(Reading text begins)

CBK Governor Prof Njuguna Ndung’u, who chairs the committee, is on record contending that commercial bank lending rates have not declined and private sector lending fell off in the second quarter.
While such monetary policy actions have had almost immediate impacts in other countries, local consumers and business people are yet to benefit.
The unfolding scenario, which has seen big banks hoard cheaply procured funds has not augured well for the slowing economy, which desperately needs to be stimulated to gain the take-off thrust.
By cutting these rates, the MPC expects commercial banks to lend to the private sector at reduced interest rates, but because of the drag, the excess liquidity is finding its way into government treasury bills and bonds.
Some of this money has found its way to the inter-bank market as evidenced by the low inter-bank rates, which has been stooping to as low as three per cent in some days.
Financial Journal confirmed that most commercial banks are indeed sitting on a lot of cash. For instance, KCB has a liquidity ratio of 33 per cent above the minimum requirement of 20 per cent.
Industry insiders opine that government securities offer the best market for banks, especially those without diversified a portfolio.
"There are a lot of instruments to be brought in the market such as bonds. Banks are scrambling for these kind of instruments," said a CEO who did not want to be named.

(Reading text ends)

## What you should do
Copy the passage on bank lending word for word, starting with "Industry insiders opine" and going on through "to be named.". The records have nothing to do with what you are asked to do here.

(Material provided begins)

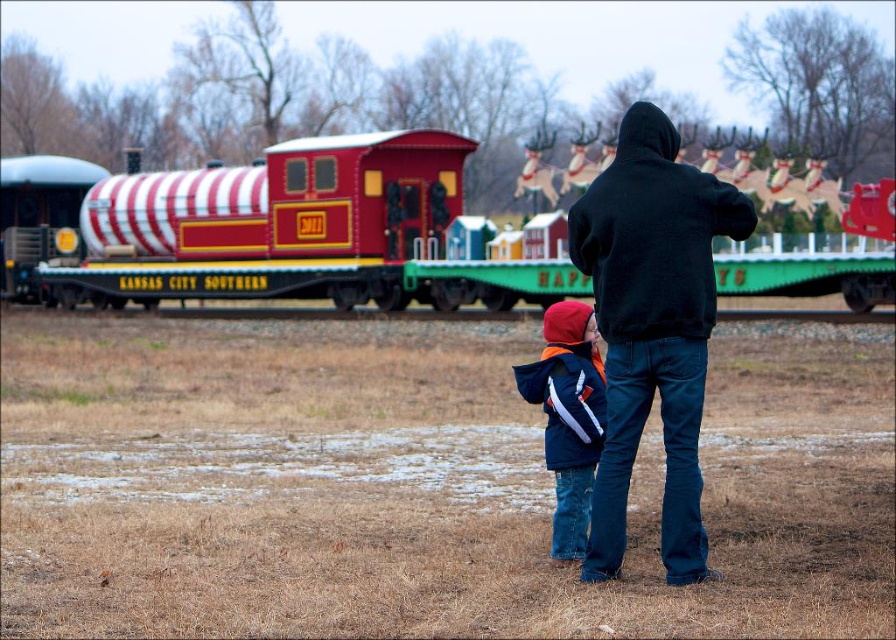
You are a photographer trying to capture a clear photo of the black hoodie at center and the navy blue jacket at center. Since the two are positioned close to each other, you want to ensure that both are visible. Which one should you focus on to make sure the other is also in focus?

You should focus on the black hoodie at center because it is in front of the navy blue jacket at center, so focusing on the closer subject will help keep both in focus.

You are standing in the scene and want to walk from the point at coordinates point (771, 291) to the point at coordinates point (561, 486). Which direction should you move to get closer to your destination?

You should move away from the camera because point (771, 291) is further to the camera than point (561, 486).

You are standing at the bottom of a hill and see the red and white striped train car at upper center and the black hoodie at center. Which object is higher up the hill?

The red and white striped train car at upper center is higher up the hill than the black hoodie at center because it is positioned above it.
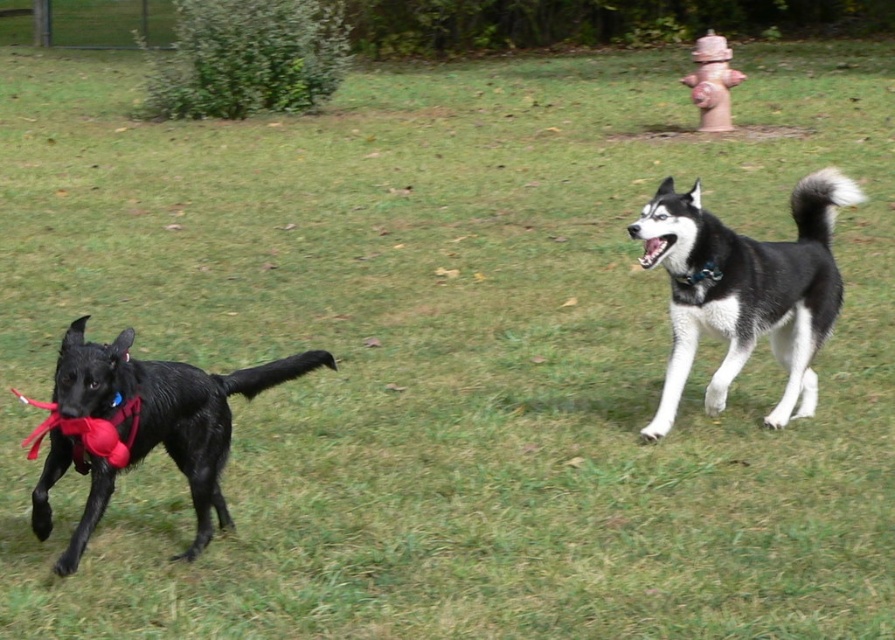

(Material provided ends)

## Exercise solution
Industry insiders opine that government securities offer the best market for banks, especially those without diversified a portfolio.
"There are a lot of instruments to be brought in the market such as bonds. Banks are scrambling for these kind of instruments," said a CEO who did not want to be named.